When we study the history of the Church established by Christ on the rock of Peter, we
can without difficulty note several things that have gone wrong. First, there was the move away from the foundational teachings of Christ to love and serve the least of God’s children. Second, there was the distraction of the Church in becoming an agent of the state and not the proclaiming agency of the rule of God. And then there was the Church’s lack of unity and quarrels over doctrines—many of which could not be justified by the teachings of Jesus. Ultimately, however, the decline in the Church can be laid directly at the feet of those who have declared themselves to be Christian. The behaviors of some are seen as hypocritical, unjust, and self-serving. People often do not want to associate with such behaviors.
Playing football, watching men grapple in wrestling arenas, and cars circle at a mad pace around and oval track are more real to the world than the Church.

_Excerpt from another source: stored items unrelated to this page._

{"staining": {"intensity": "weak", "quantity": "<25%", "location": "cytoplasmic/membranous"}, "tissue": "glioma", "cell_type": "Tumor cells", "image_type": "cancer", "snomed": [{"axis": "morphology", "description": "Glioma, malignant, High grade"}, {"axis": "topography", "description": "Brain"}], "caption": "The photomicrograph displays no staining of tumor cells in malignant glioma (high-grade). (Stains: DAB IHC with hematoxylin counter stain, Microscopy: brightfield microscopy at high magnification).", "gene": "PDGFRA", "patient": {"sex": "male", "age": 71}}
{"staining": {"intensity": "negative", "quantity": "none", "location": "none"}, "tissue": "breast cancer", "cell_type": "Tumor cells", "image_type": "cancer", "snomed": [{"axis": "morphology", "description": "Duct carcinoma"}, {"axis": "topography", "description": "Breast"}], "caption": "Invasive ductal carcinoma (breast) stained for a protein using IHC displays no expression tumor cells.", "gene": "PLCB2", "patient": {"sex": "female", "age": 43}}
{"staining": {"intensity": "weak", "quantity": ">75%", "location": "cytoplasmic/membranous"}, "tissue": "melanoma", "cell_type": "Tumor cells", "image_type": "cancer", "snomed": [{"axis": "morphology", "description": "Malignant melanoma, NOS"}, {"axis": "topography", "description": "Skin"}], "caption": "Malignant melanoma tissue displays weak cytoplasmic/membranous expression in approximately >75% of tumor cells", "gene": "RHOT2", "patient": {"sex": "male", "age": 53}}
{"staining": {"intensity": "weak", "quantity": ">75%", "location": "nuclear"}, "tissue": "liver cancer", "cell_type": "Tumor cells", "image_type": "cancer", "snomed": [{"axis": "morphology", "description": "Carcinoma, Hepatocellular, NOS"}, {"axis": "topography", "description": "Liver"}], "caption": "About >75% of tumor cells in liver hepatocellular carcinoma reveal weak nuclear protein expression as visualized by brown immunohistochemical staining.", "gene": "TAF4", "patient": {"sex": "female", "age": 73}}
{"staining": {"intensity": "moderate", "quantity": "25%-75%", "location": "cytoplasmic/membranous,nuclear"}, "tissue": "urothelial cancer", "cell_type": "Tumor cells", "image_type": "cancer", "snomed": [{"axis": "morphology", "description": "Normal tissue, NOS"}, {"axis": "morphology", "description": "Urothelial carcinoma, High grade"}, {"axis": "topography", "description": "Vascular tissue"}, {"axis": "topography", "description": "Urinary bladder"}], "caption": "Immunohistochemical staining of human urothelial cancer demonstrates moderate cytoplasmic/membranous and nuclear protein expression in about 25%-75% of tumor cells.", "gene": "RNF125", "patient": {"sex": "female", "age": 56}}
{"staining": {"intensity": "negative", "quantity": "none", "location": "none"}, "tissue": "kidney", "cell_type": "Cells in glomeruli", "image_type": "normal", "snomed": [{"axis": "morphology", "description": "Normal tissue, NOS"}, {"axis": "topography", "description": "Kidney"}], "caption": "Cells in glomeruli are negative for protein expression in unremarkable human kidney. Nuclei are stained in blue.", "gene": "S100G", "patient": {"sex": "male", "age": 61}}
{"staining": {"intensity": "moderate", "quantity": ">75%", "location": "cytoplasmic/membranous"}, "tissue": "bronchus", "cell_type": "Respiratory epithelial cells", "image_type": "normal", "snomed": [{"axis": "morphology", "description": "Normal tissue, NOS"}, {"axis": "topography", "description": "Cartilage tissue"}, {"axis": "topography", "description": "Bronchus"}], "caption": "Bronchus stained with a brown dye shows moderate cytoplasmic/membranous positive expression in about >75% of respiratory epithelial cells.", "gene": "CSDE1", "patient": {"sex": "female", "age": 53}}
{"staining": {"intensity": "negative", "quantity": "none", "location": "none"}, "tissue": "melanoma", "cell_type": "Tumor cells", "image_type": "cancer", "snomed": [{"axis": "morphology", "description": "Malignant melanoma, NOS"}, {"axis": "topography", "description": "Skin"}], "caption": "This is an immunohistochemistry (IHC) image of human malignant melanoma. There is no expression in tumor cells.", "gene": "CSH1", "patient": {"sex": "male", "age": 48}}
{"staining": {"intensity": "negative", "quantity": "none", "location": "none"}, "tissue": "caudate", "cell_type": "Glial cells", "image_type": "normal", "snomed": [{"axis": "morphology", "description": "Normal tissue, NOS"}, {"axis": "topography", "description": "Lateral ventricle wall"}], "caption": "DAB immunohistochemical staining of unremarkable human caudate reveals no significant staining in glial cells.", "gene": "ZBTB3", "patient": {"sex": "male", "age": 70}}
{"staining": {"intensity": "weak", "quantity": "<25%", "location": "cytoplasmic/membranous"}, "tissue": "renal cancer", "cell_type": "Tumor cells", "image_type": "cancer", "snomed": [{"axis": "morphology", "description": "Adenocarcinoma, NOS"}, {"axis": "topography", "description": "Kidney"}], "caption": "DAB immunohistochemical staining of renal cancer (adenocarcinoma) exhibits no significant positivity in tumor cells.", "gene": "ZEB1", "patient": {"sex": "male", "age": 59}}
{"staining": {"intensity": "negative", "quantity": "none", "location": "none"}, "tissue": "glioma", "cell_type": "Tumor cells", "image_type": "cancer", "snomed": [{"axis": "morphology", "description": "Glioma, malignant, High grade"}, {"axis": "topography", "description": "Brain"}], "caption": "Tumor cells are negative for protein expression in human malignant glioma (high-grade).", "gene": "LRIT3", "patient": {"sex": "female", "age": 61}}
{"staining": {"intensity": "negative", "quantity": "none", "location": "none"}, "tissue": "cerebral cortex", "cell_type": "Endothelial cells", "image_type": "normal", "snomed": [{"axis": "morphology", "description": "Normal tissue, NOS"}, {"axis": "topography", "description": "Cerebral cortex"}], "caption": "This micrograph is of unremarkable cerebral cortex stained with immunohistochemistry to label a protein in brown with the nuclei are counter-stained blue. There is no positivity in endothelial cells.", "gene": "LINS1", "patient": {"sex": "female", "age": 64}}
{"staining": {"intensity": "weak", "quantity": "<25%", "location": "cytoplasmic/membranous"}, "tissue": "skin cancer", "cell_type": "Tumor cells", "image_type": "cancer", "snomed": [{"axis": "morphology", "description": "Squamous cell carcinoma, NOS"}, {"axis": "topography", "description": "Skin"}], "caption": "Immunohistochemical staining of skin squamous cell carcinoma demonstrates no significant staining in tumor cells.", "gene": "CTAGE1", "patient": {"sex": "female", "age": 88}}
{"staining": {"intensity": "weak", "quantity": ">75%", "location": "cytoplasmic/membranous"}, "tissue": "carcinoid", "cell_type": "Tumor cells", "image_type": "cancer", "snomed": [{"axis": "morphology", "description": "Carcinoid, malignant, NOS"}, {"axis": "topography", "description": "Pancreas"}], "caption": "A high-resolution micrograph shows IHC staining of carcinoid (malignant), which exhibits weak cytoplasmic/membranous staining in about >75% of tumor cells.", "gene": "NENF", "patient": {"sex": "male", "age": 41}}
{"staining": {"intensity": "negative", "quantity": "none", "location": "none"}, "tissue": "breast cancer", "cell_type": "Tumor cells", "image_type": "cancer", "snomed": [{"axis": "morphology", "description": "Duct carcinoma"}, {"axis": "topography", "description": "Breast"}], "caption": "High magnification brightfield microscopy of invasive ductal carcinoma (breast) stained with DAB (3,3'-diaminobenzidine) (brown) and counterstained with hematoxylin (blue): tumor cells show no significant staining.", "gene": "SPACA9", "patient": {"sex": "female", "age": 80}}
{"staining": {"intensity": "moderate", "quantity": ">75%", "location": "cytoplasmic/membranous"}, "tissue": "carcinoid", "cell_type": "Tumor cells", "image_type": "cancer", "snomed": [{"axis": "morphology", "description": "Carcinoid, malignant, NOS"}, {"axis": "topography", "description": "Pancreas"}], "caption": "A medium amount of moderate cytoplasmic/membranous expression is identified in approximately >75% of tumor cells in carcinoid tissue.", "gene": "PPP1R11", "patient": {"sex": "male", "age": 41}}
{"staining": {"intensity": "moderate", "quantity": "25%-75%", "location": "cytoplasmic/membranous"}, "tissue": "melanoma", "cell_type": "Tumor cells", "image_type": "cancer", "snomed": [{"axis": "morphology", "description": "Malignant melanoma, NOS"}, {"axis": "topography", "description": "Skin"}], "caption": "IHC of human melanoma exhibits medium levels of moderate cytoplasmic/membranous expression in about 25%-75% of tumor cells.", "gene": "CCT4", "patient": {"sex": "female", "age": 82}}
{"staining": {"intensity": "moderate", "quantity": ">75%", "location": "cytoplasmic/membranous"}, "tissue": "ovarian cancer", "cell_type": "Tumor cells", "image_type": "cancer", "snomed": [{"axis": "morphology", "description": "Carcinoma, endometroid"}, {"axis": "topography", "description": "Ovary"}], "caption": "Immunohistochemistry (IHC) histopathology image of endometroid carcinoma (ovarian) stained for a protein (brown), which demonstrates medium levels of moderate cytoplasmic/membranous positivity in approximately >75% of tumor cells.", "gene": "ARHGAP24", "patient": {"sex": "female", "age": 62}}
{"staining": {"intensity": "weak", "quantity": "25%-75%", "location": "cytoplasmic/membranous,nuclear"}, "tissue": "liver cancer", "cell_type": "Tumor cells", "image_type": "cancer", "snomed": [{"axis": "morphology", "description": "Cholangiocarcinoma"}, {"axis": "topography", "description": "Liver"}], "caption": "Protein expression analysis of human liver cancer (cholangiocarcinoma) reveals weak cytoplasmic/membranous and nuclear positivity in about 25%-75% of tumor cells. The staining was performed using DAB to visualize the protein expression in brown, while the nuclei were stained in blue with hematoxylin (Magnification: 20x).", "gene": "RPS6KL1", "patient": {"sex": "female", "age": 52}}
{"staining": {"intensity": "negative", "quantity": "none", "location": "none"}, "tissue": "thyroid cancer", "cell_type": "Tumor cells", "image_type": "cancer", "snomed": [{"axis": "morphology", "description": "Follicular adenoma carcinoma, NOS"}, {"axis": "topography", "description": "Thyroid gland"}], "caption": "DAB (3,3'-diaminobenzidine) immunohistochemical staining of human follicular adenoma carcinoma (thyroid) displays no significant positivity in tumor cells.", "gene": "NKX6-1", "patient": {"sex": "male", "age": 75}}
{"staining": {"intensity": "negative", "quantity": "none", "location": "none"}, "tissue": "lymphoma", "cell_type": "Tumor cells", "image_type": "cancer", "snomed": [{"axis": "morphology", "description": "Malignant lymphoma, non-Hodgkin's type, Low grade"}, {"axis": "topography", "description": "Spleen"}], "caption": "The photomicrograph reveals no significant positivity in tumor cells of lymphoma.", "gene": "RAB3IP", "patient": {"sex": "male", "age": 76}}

But, we cannot deny the statement that the foundation of the Church Jesus gave to Peter to watch over and to be its rock, is holy and will not fade away. The promise that the gates of Hades will not prevail against the church remains a reliable assurance. So, all of those outside influences cannot be used as an excuse.
Why will the Church not fade away?
Jesus said, “The gates of Hades will not prevail against it.” That is, death will not find it; it will not die.
Hades, in Greek mythology, was not a place of torment with the devil and its imps poking pitchforks at the unrepentant. Hades was a Greek god that guarded the underworld, as Sheol in Hebrew mythology. The underworld was a place where the dead languished without hope or purpose. Hades in Greek mythology kept the dead in that place where only the shadow of those once alive existed and eventually faded off into oblivion.
With Hades, that is death, all experience the ultimate condition, but that condition could not destroy the Church—nothing can stand in the way of God’s plan for salvation; not human distractions, and not the powers of evil.
Thus, we can determine with certainty that the Church will not die. In fact, we can say with joyful hope, the Church may ultimately begin to play its vital role of proclaiming the rule of God and teaching that all are the children of God and their task is to seek and do the will of God.
What is the will of God? Simply stated it is, “love God and neighbor.”
Therefore, the Apostle Paul gets it right every time. He taught that being the Church does not require its members to conform to a particular form of worship, dress, or diet. Everyone brings something different to the ministry of proclaiming the rule of God. Everyone who seeks and does the will of God meets the challenge in a variety of ways.
If the Christian expression of faith is not founded on the Rock of Peter and demonstrates that foundation in the historic apostleship, that expression of faith lacks validity. The Church is built on a single rock, and it is the Church that proclaims the rule of God, seeks to do the will of God, and has the keys to the gates paradise. Those who actually wish to be followers of Jesus Christ can with surety stand on that rock.
The One, Holy, Apostolic, and Catholic Church will never die.